Jacobs was scratched with his bum knee and Burress bailed out with his injured hamstring after giving it the old college try. And how did Manning feel when told the guy who caught his winning Super Bowl pass would be joining Jacobs on the sideline?

"We weren't worried about it," Eli said.

That answer captured the Giants' greatness better than Manning's three touchdown passes and 127.3 passer rating. Domenik Hixon took Burress' absence and ran with it, taking back kickoffs and catching passes and looking in living color the way Red Grange looks in grainy black and white.

"That's why they are the best team in the NFL," Warner said of the Giants. "You take away one thing, they have another."

The Giants' staggering depth is a testament to Jerry Reese and his predecessor, Ernie Accorsi. The development and deployment of that depth is a testament to Tom Coughlin, who's been coaching his rump off.

"What the (expletive) is wrong with you guys?" Coughlin screamed at his players after they were flagged for two 15-yard penalties.

Absolutely nothing, as it turned out. The Giants were successful in harassing Warner, in forcing him to fire before he wanted to, leaving him with a total of 351 passing yards that felt like half that sum.

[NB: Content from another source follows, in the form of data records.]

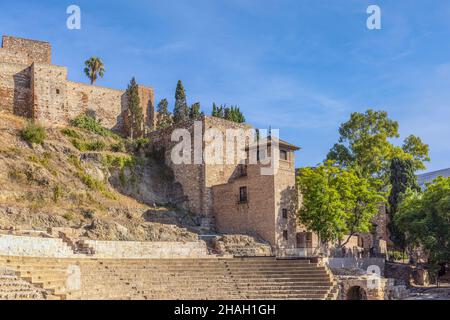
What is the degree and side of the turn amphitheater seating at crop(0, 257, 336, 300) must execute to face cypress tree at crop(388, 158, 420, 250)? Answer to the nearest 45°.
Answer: approximately 135° to its left

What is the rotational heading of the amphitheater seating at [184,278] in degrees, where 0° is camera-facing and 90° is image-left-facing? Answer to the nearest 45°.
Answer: approximately 0°

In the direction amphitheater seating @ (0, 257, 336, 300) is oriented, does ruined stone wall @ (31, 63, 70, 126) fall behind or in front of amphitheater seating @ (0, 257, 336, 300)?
behind

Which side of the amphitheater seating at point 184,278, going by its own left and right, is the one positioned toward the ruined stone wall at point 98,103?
back

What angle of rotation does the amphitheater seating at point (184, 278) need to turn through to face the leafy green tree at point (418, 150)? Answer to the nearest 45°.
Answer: approximately 135° to its left

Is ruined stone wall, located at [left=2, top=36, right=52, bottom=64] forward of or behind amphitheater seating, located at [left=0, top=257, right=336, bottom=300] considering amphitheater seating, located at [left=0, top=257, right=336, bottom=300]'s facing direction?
behind

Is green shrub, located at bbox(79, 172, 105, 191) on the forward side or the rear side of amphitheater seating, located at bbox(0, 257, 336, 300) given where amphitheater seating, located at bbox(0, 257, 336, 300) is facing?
on the rear side
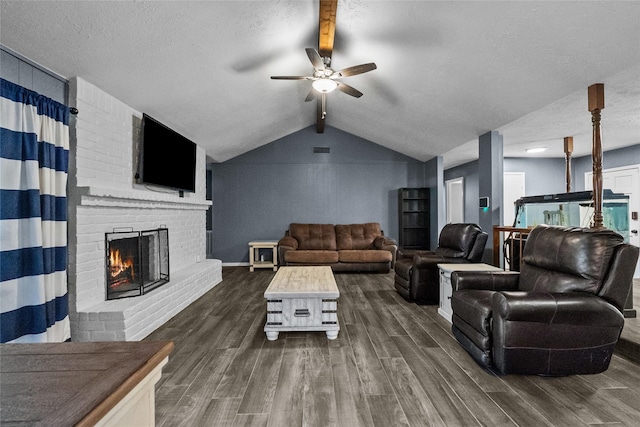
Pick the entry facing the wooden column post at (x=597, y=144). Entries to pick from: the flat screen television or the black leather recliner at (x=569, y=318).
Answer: the flat screen television

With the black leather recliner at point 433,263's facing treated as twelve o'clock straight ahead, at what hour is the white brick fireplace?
The white brick fireplace is roughly at 12 o'clock from the black leather recliner.

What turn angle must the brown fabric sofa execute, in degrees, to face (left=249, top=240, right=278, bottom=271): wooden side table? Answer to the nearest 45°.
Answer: approximately 90° to its right

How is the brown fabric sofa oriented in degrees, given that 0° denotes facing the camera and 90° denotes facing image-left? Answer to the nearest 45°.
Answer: approximately 0°

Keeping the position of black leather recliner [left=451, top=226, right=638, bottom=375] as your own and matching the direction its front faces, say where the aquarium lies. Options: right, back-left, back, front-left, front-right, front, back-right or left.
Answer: back-right

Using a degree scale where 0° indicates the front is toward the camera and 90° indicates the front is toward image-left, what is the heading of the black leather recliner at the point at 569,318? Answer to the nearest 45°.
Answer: approximately 45°

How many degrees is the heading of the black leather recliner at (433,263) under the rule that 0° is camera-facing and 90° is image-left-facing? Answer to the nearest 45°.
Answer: approximately 45°

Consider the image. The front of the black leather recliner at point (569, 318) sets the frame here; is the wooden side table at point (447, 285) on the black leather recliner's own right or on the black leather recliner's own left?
on the black leather recliner's own right

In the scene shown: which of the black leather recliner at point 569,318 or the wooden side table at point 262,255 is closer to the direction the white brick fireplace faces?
the black leather recliner

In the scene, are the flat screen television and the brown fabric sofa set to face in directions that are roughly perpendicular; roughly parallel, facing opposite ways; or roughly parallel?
roughly perpendicular

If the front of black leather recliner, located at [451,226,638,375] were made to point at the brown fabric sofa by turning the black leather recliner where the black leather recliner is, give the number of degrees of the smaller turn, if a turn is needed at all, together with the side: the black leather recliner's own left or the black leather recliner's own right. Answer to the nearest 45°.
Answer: approximately 90° to the black leather recliner's own right

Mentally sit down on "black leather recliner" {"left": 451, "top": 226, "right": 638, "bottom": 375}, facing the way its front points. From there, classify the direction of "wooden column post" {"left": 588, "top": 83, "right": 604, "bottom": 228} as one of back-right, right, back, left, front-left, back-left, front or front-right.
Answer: back-right

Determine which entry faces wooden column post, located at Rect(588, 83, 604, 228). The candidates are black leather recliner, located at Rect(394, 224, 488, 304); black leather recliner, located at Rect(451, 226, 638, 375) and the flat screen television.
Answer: the flat screen television

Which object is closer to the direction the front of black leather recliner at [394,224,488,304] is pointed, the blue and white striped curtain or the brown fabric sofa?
the blue and white striped curtain

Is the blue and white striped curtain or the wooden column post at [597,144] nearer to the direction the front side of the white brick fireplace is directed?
the wooden column post
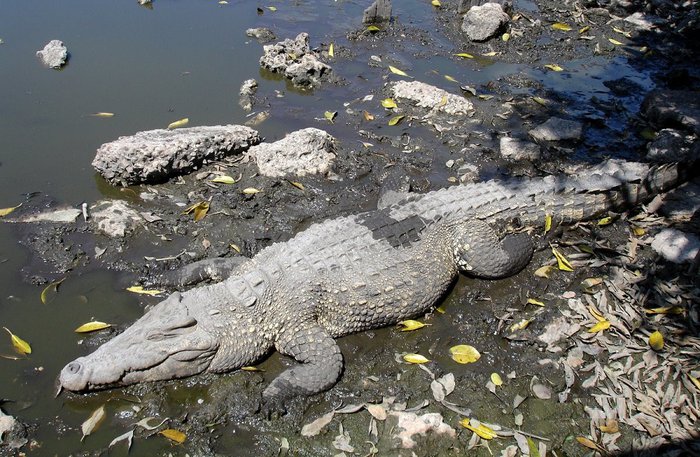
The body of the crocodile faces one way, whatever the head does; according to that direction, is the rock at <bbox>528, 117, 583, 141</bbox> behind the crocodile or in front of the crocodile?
behind

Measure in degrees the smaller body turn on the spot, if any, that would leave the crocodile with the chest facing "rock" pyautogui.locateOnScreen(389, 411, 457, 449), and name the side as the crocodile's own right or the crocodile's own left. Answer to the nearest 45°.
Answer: approximately 90° to the crocodile's own left

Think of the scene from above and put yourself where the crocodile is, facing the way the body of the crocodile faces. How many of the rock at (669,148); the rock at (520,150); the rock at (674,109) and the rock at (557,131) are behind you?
4

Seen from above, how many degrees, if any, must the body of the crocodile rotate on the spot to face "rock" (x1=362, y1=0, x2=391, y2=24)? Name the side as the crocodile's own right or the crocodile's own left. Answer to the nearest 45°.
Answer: approximately 135° to the crocodile's own right

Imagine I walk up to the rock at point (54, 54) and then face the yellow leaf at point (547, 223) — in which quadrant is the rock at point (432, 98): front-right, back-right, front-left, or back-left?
front-left

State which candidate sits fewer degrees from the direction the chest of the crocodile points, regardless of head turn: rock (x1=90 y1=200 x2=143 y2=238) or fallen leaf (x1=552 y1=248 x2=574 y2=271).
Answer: the rock

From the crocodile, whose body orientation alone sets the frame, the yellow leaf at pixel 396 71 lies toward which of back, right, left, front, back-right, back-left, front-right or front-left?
back-right

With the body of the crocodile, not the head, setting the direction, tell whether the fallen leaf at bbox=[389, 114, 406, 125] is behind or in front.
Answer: behind

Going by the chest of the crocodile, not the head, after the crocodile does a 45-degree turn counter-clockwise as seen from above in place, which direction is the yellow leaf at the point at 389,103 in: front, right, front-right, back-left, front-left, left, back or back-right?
back

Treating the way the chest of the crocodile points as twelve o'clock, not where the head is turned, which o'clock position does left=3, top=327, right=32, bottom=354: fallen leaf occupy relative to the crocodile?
The fallen leaf is roughly at 1 o'clock from the crocodile.

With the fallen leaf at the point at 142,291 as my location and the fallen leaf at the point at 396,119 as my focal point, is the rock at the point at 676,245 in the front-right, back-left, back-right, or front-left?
front-right

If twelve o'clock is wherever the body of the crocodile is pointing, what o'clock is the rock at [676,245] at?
The rock is roughly at 7 o'clock from the crocodile.

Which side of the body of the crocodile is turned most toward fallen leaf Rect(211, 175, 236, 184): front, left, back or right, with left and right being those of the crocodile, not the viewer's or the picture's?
right

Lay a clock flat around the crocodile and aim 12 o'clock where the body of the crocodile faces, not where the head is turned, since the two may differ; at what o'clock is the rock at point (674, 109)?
The rock is roughly at 6 o'clock from the crocodile.

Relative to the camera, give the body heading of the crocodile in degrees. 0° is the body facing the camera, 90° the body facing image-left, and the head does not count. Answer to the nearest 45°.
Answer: approximately 45°

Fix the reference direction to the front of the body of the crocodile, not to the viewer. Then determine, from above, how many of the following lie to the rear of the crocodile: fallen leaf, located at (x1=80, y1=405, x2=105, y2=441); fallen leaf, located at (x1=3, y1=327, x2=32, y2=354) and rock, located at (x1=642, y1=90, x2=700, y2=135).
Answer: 1
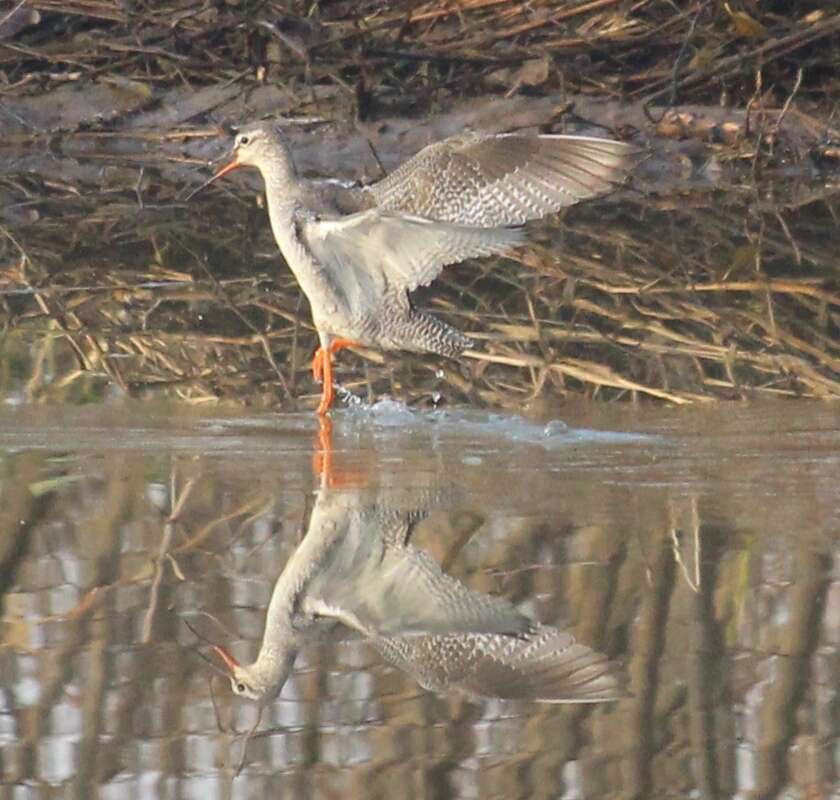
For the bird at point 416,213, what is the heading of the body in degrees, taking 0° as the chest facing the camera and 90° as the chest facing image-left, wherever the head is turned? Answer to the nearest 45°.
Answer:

No, it wasn't as dramatic as the Super Bowl assault on Brady, but the Giants were just as relentless as they were when last seen in this building.

"It's the same locker room," Coughlin said of the return trip. "When we rode in (Saturday) and we rode by the facility, certainly we were a little bit reflective there as we were going by. But I don't think (we were) today."

Sunday wasn't a day to revisit the past, but to relish the future. Coughlin would rather conduct three-hour news conferences eight days a week than talk about the Jets and the Super Bowl, but he can't control a conversation that is gaining credibility by the hour.

"Obviously we would love to play the Jets," Tuck said. "That means we made it to the Super Bowl. But we'll worry about that when the time comes. ... There's so much more football to play, we can't even allow our minds to go that route."

When informed the Jets had manhandled Tennessee in the trenches, Tuck said, "What you see from (the Titans) is they're a very physical team that runs the football well, and they've got a D-line that really gets after the quarterback and stops the run. If you talk about them getting out-physicaled, that's very impressive on the Jets' end."

With their soft schedule, the Jets could finish the season 13-3. Despite their rough schedule, the Giants could finish the season 15-1.

"It's great," Tuck said. "Earlier in my career it was always the Giants, the Giants, the Giants, so we always had all the cameras in our locker room. Now it's kind of evened out."

It can't stay that way forever. The Giants and Jets can be equal partners in the region's ultimate football fantasy until the game to end all games is played in Tampa.

"The Jets had a big win today vs. Tennessee," Manning said, "and they're playing well. But my focus is the Giants and us winning games and continuing to play well and seeing how far we can take this thing."

Everyone already knew the Giants were good enough to take this thing to Super Bowl XLIII. By blasting the Titans, the Jets made their own profound case.

So we're left with two local teams and one not-so-impossible dream. Anything can happen between now and Feb. 1, but this much is clear:

The Giants and Jets have never been this deserving and this close.